PROBLEM: Search the material below for the string "https" and copy each line where it appears.

LISTED ENTRIES:
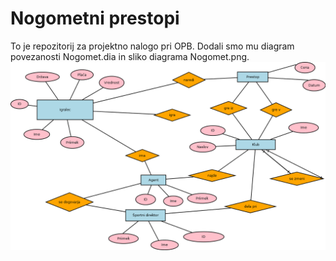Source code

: # Nogometni prestopi
To je repozitorij za projektno nalogo pri OPB. Dodali smo mu diagram povezanosti Nogomet.dia in sliko diagrama Nogomet.png.
![alt text](Nogomet.png)
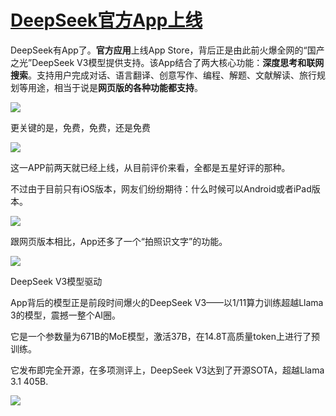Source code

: # [DeepSeek官方App上线](https://github.com/jaaleng/jaaleng.github.io/issues/122)

DeepSeek有App了。**官方应用**上线App Store，背后正是由此前火爆全网的“国产之光”DeepSeek V3模型提供支持。该App结合了两大核心功能：**深度思考和联网搜索**。支持用户完成对话、语言翻译、创意写作、编程、解题、文献解读、旅行规划等用途，相当于说是**网页版的各种功能都支持**。

![](https://pic.superbed.cc/item/67850520fa9f77b4dce18b54.webp)

更关键的是，免费，免费，还是免费

![](https://pic.superbed.cc/item/67850538fa9f77b4dce18c41.webp)

这一APP前两天就已经上线，从目前评价来看，全都是五星好评的那种。

不过由于目前只有iOS版本，网友们纷纷期待：什么时候可以Android或者iPad版本。

![](https://pic.superbed.cc/item/6785059afa9f77b4dce18fa8.webp)

跟网页版本相比，App还多了一个“拍照识文字”的功能。

![](https://pic.superbed.cc/item/678505dffa9f77b4dce192f1.webp)

DeepSeek V3模型驱动

App背后的模型正是前段时间爆火的DeepSeek V3——以1/11算力训练超越Llama 3的模型，震撼一整个AI圈。

它是一个参数量为671B的MoE模型，激活37B，在14.8T高质量token上进行了预训练。

它发布即完全开源，在多项测评上，DeepSeek V3达到了开源SOTA，超越Llama 3.1 405B.

![](https://pic.superbed.cc/item/6785062bfa9f77b4dce1b082.webp)






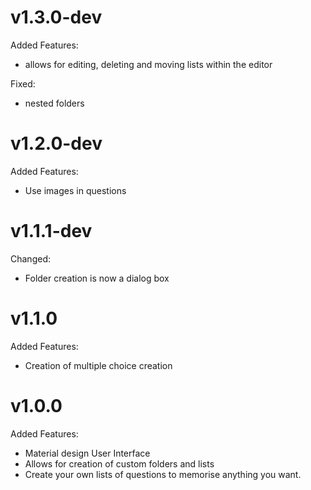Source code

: # v1.3.0-dev

Added Features:

- allows for editing, deleting and moving lists within the editor

Fixed:

- nested folders

# v1.2.0-dev

Added Features:

- Use images in questions

# v1.1.1-dev

Changed:

- Folder creation is now a dialog box

# v1.1.0

Added Features:

- Creation of multiple choice creation

# v1.0.0

Added Features:

- Material design User Interface
- Allows for creation of custom folders and lists
- Create your own lists of questions to memorise anything you want.

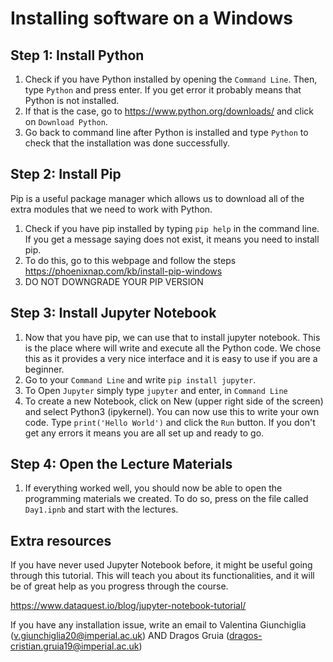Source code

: # Installing software on a Windows

## Step 1: Install Python

1. Check if you have Python installed by opening the `Command Line`. Then, type `Python` and press enter. If you get error it probably means that Python is not installed.
2. If that is the case, go to https://www.python.org/downloads/ and click on `Download Python`.
3. Go back to command line after Python is installed and type `Python` to check that the installation was done successfully.

## Step 2: Install Pip
Pip is a useful package manager which allows us to download all of the extra modules that we need to work with Python. 
1. Check if you have pip installed by typing `pip help` in the command line. If you get a message saying does not exist, it means you need to install pip.
2. To do this, go to this webpage and follow the steps https://phoenixnap.com/kb/install-pip-windows
3. DO NOT DOWNGRADE YOUR PIP VERSION

## Step 3: Install Jupyter Notebook
1. Now that you have pip, we can use that to install jupyter notebook. This is the place where will write and execute all the Python code. We chose this as it provides a very nice interface and it is easy to use if you are a beginner.
2. Go to your `Command Line` and write `pip install jupyter`.
3. To Open `Jupyter` simply type `jupyter` and enter, in `Command Line`
4. To create a new Notebook, click on New (upper right side of the screen) and select Python3 (ipykernel). You can now use this to write your own code. Type `print('Hello World')` and click the `Run` button. If you don't get any errors it means you are all set up and ready to go.

## Step 4: Open the Lecture Materials

1. If everything worked well, you should now be able to open the programming materials we created. To do so, press on the file called `Day1.ipnb` and start with the lectures.


## Extra resources

If you have never used Jupyter Notebook before, it might be useful going through this tutorial. This will teach you about its functionalities, and it will be of great help as you progress through the course.

https://www.dataquest.io/blog/jupyter-notebook-tutorial/


If you have any installation issue, write an email to Valentina Giunchiglia (v.giunchiglia20@imperial.ac.uk) AND Dragos Gruia (dragos-cristian.gruia19@imperial.ac.uk)

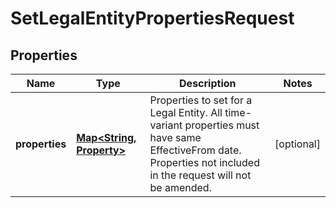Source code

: 

# SetLegalEntityPropertiesRequest


## Properties

Name | Type | Description | Notes
------------ | ------------- | ------------- | -------------
**properties** | [**Map&lt;String, Property&gt;**](Property.md) | Properties to set for a Legal Entity. All time-variant properties must have same EffectiveFrom date. Properties not included in the request will not be amended. |  [optional]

ANSWER TO THIS TASK:
: # [DeepSeek官方App上线](https://github.com/jaaleng/jaaleng.github.io/issues/122)
![](https://pic.superbed.cc/item/67850520fa9f77b4dce18b54.webp)
![](https://pic.superbed.cc/item/67850538fa9f77b4dce18c41.webp)
![](https://pic.superbed.cc/item/6785059afa9f77b4dce18fa8.webp)
![](https://pic.superbed.cc/item/678505dffa9f77b4dce192f1.webp)
![](https://pic.superbed.cc/item/6785062bfa9f77b4dce1b082.webp)
2. If that is the case, go to https://www.python.org/downloads/ and click on `Download Python`.
2. To do this, go to this webpage and follow the steps https://phoenixnap.com/kb/install-pip-windows
https://www.dataquest.io/blog/jupyter-notebook-tutorial/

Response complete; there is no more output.